Generative AI and frontier AI can be used interchangeably, according to Elliott.
In addition to helping on the battlefield, leaders said generative AI could help on the logistical side of the DoD as well.
“Generative AI and frontier AI is, we believe, a game changer and a massive revolution as a general-use technology, similar to the internet, and you’ve seen that through adoption across industry,” Elliott said. “In the commercial sector, where it’s used, from finance to helping write emails to complex data analysis, so we think those same use cases apply to the DoD, because the DoD is also one of the largest entities in existence.”
“It’s both the largest healthcare provider [and] one of the largest human resources systems in the world,” Elliott explained. “So, there are many different use cases from industry where they have already adopted and used generative AI that we can then lift and shift into our similar use cases.”
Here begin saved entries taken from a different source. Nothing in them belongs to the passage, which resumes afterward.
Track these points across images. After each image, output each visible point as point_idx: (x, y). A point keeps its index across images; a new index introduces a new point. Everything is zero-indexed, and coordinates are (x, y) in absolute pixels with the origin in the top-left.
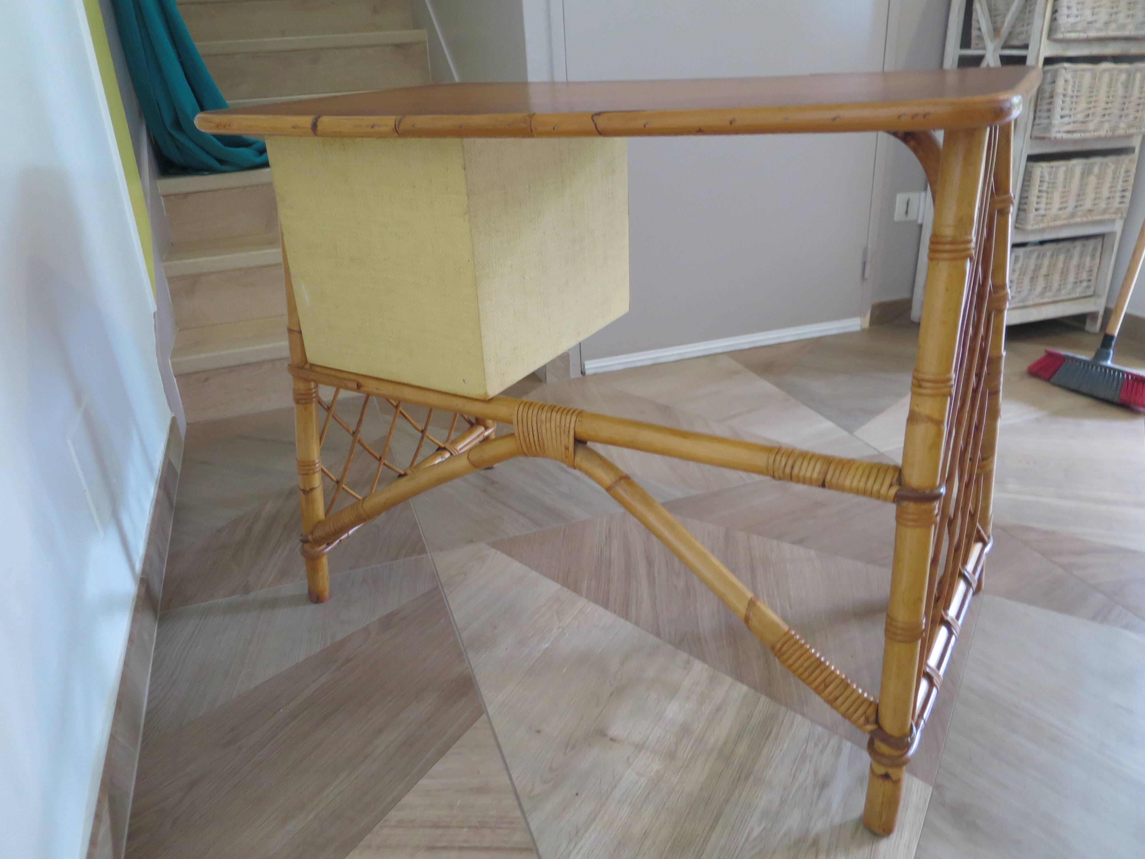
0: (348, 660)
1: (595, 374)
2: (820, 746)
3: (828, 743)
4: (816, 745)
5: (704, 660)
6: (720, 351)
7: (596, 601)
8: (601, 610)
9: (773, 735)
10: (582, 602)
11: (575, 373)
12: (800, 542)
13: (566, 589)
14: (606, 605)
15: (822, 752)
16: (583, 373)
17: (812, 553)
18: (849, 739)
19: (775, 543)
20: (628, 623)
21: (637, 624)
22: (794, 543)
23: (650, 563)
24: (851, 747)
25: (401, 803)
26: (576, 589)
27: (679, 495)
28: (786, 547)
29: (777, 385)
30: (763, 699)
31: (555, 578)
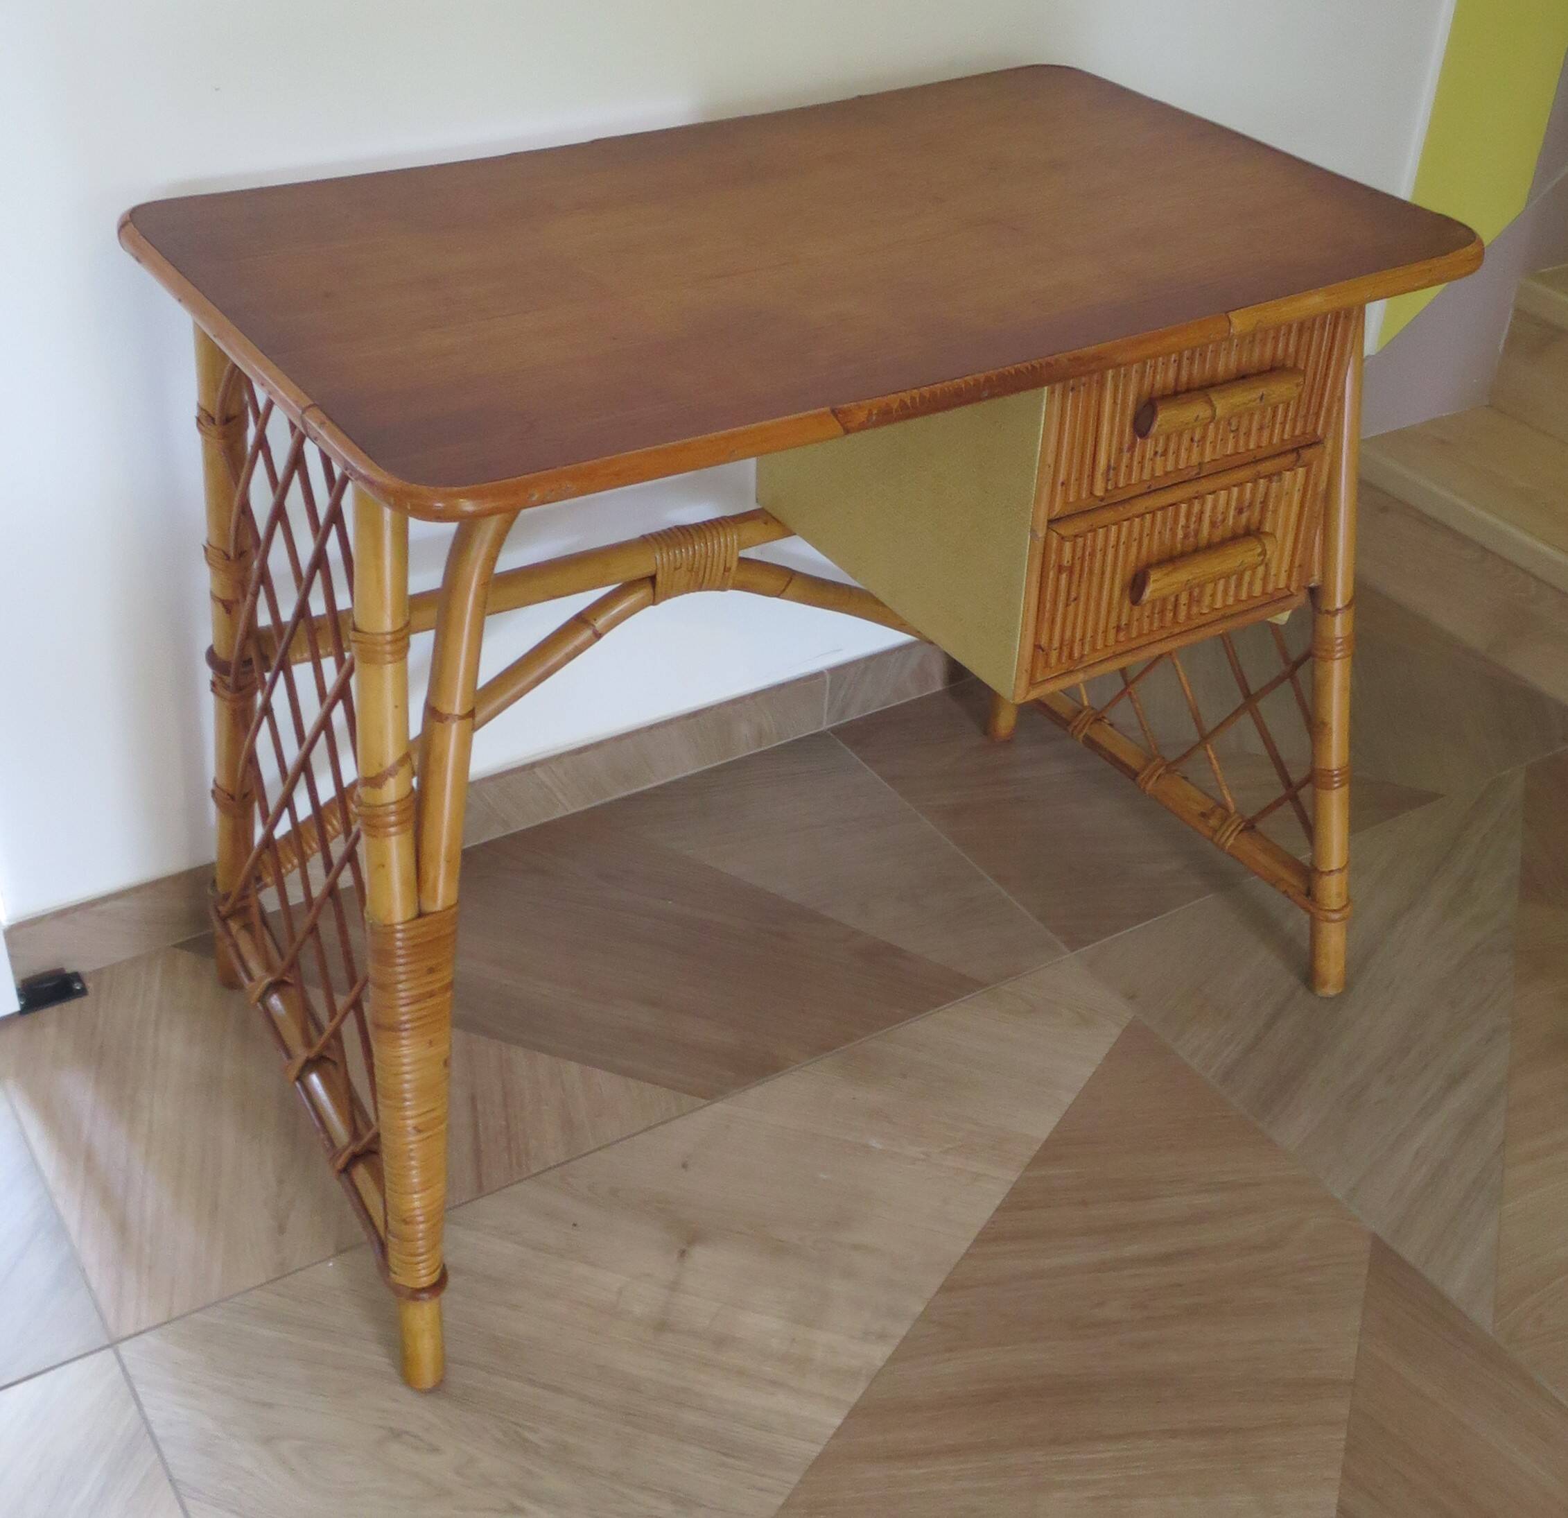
9: (728, 1460)
30: (814, 1449)
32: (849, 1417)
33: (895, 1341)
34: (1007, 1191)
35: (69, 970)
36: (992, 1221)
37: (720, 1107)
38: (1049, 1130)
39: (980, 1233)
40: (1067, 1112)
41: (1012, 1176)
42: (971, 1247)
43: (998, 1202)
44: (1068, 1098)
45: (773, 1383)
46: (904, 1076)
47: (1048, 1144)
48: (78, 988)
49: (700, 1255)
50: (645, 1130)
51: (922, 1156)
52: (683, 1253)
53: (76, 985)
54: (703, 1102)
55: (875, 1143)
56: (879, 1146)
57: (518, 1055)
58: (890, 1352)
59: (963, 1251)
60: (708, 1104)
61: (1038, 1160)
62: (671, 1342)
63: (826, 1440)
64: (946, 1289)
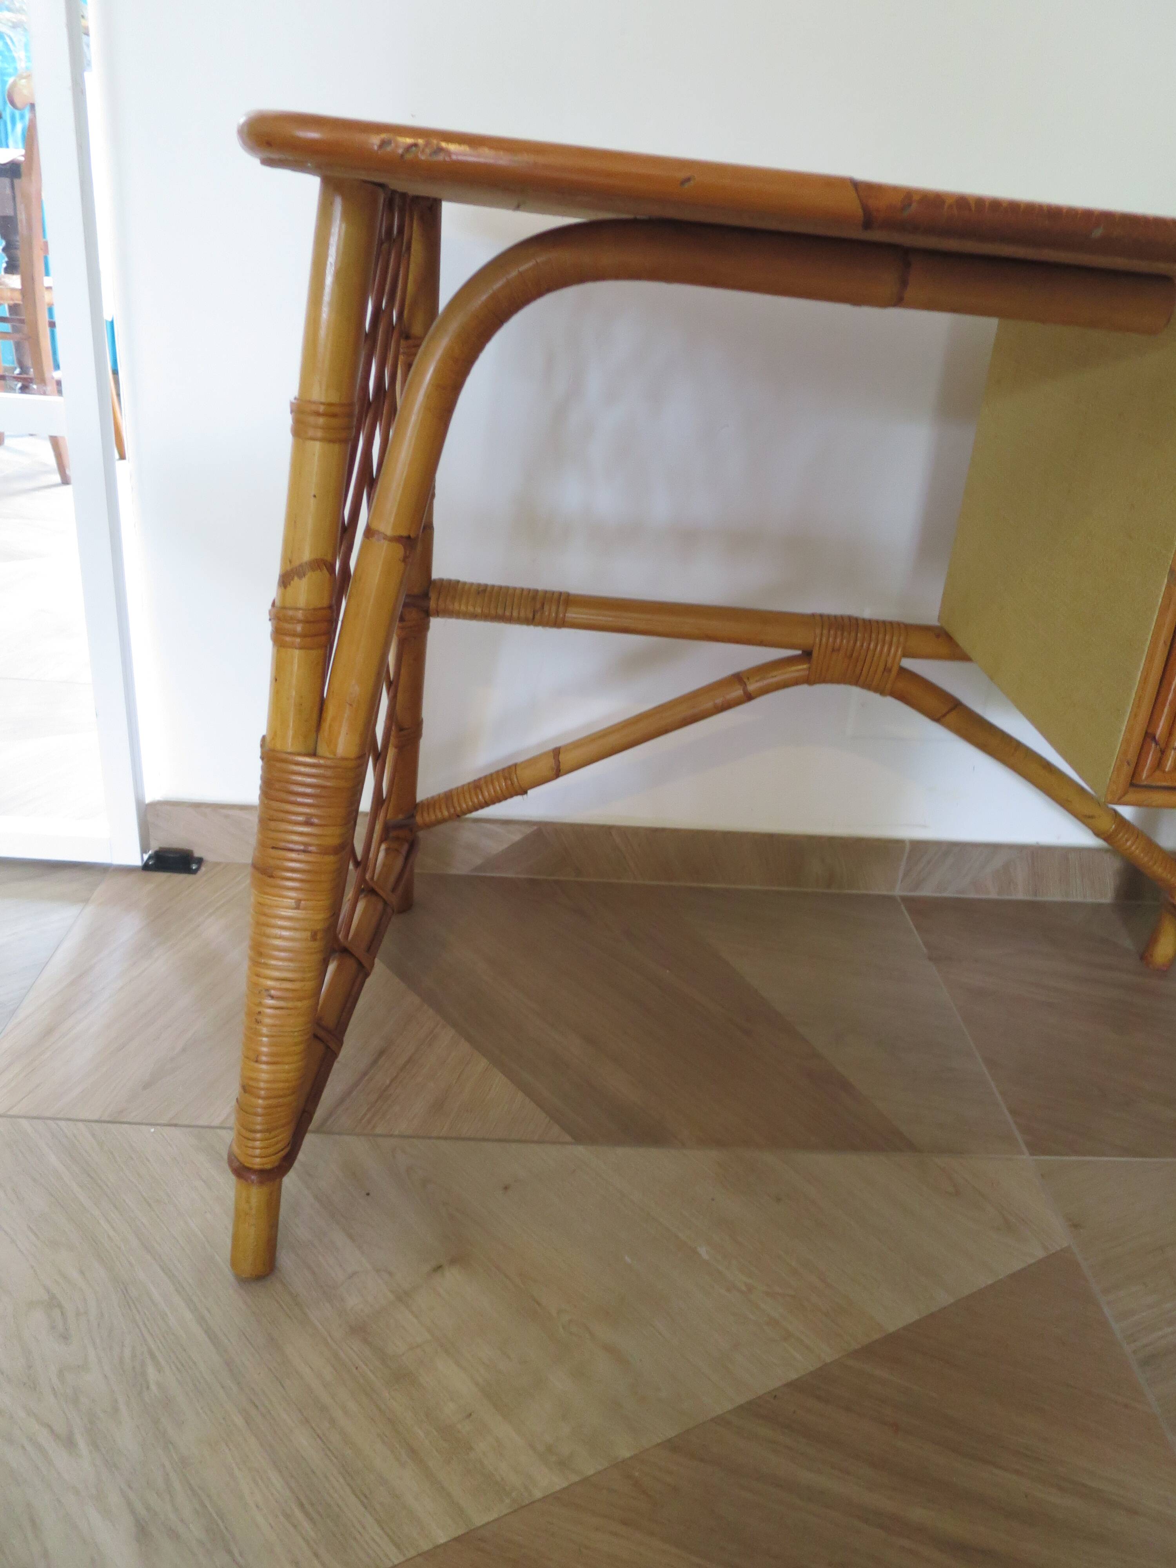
9: (298, 1512)
14: (802, 1388)
26: (870, 1353)
30: (393, 1556)
32: (456, 1539)
33: (575, 1478)
34: (811, 1369)
35: (197, 854)
36: (774, 1395)
37: (581, 1151)
38: (900, 1324)
39: (750, 1403)
40: (933, 1315)
41: (827, 1354)
42: (730, 1412)
43: (794, 1376)
44: (944, 1299)
45: (413, 1452)
46: (778, 1200)
47: (892, 1339)
48: (194, 868)
49: (453, 1277)
50: (499, 1140)
51: (744, 1288)
52: (439, 1268)
53: (194, 865)
54: (568, 1138)
55: (703, 1251)
56: (706, 1257)
57: (447, 1035)
58: (558, 1488)
59: (719, 1411)
60: (571, 1144)
61: (868, 1352)
62: (354, 1351)
63: (412, 1553)
64: (673, 1446)
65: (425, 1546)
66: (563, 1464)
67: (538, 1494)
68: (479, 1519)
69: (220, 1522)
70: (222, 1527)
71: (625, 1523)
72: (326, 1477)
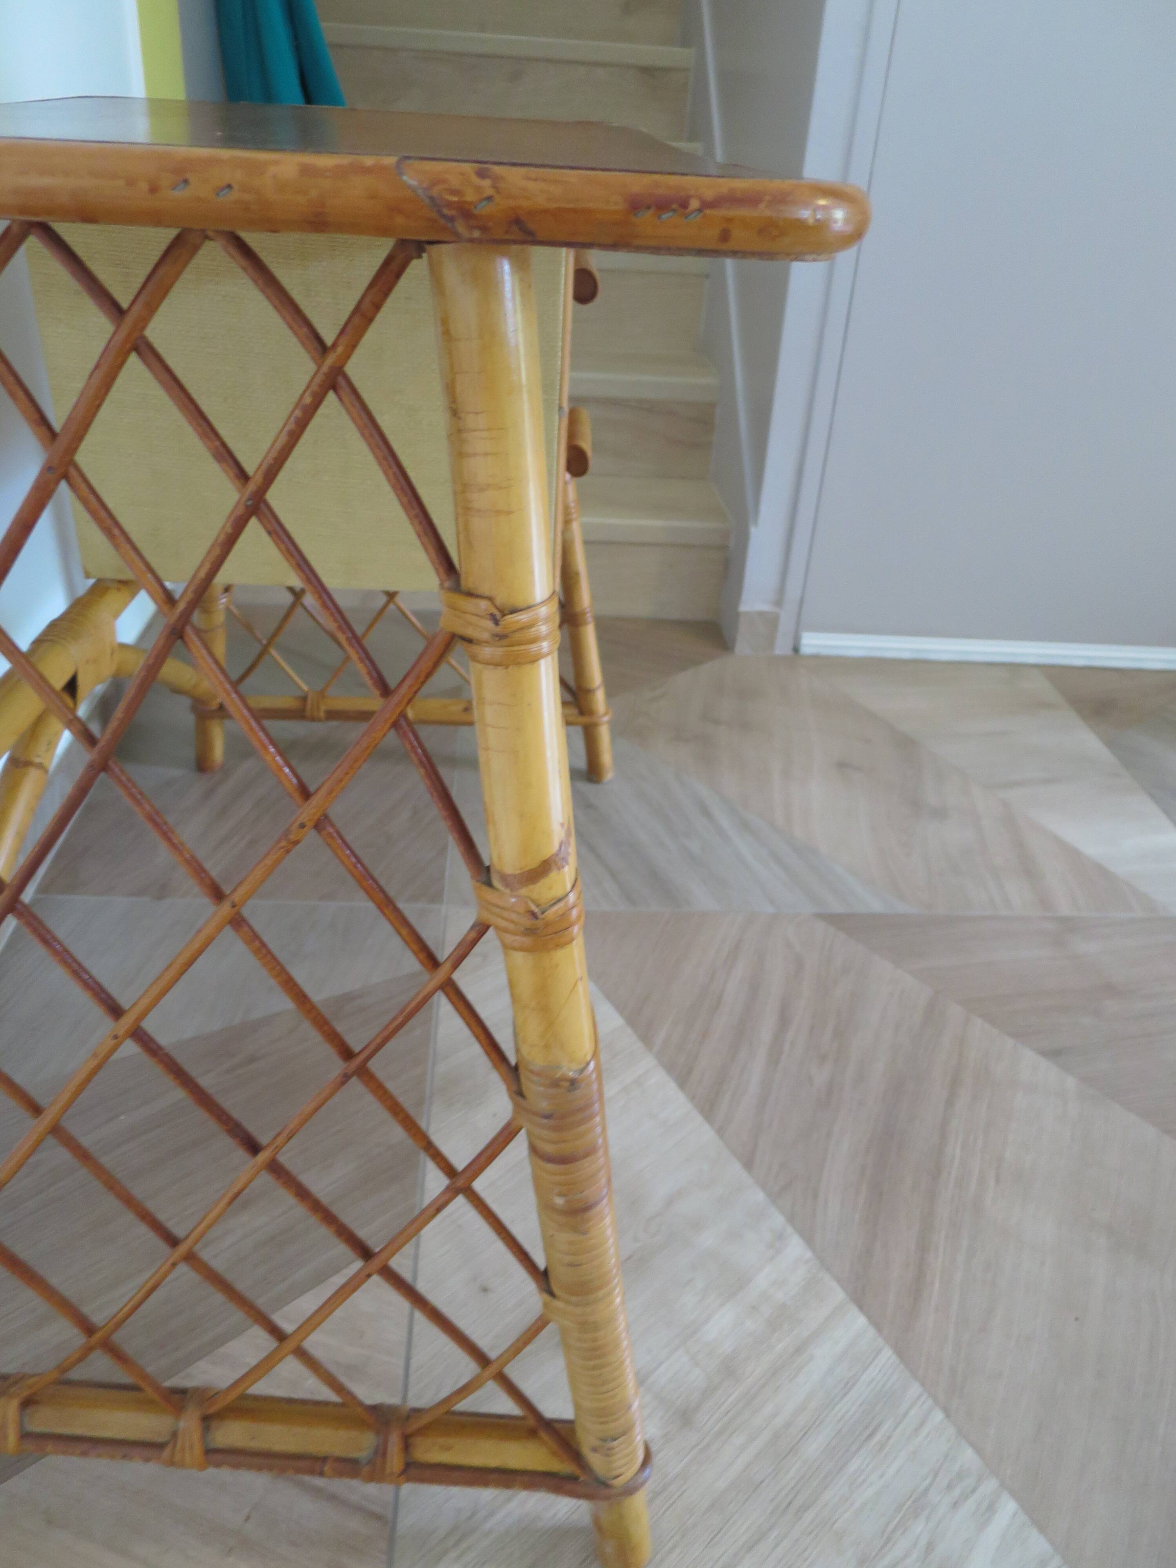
0: (252, 1060)
1: (815, 657)
2: (957, 1492)
3: (973, 1491)
4: (950, 1487)
5: (809, 1240)
6: (1032, 660)
7: (669, 1068)
8: (672, 1087)
9: (877, 1438)
10: (648, 1062)
11: (782, 647)
12: (1054, 1054)
13: (629, 1031)
14: (682, 1081)
15: (955, 1505)
16: (796, 650)
17: (1071, 1082)
18: (1014, 1494)
19: (1010, 1042)
20: (706, 1127)
21: (720, 1132)
22: (1044, 1053)
23: (784, 1021)
24: (1014, 1515)
25: (222, 1350)
26: (646, 1037)
27: (876, 906)
28: (1028, 1057)
29: (1110, 744)
30: (887, 1355)
31: (620, 1008)
32: (861, 1308)
33: (790, 1230)
38: (616, 1014)
41: (651, 1061)
47: (631, 1022)
58: (800, 1240)
62: (709, 1419)
63: (880, 1340)
64: (748, 1164)
65: (872, 1332)
66: (780, 1237)
67: (809, 1254)
68: (839, 1295)
69: (906, 1507)
70: (909, 1503)
71: (816, 1197)
72: (839, 1421)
Crews are expected to start construction on the prototypes this month, and while that takes place, officials will also put the pilot programs through a series of tests. Conducting ongoing checkpoints rather than one large exam at the end of prototype development is a major benefit when it comes to generative AI and the AI RCC, according to Elliott.
“To inform what your next model training cycle should be, that testing is like a requirement to know how good I am, or am I impacting the user,” Elliott said. “I think that’s just as critical as you look at generative AI and frontier AI capabilities added into workflows, where testing has to happen across the life cycle of the prototype and the larger project, because that informs our next increment and what we’re going to do in the next sprint and how we’re going to impact and make the product better for the warfighting user.”
“So, we’ll be testing across the whole life cycle and doing testing as a continuum with the idea of these constant, discrete test events so that we can gather this data as we go and inform our development in real time, as compared to waiting until the end to do a large test event.”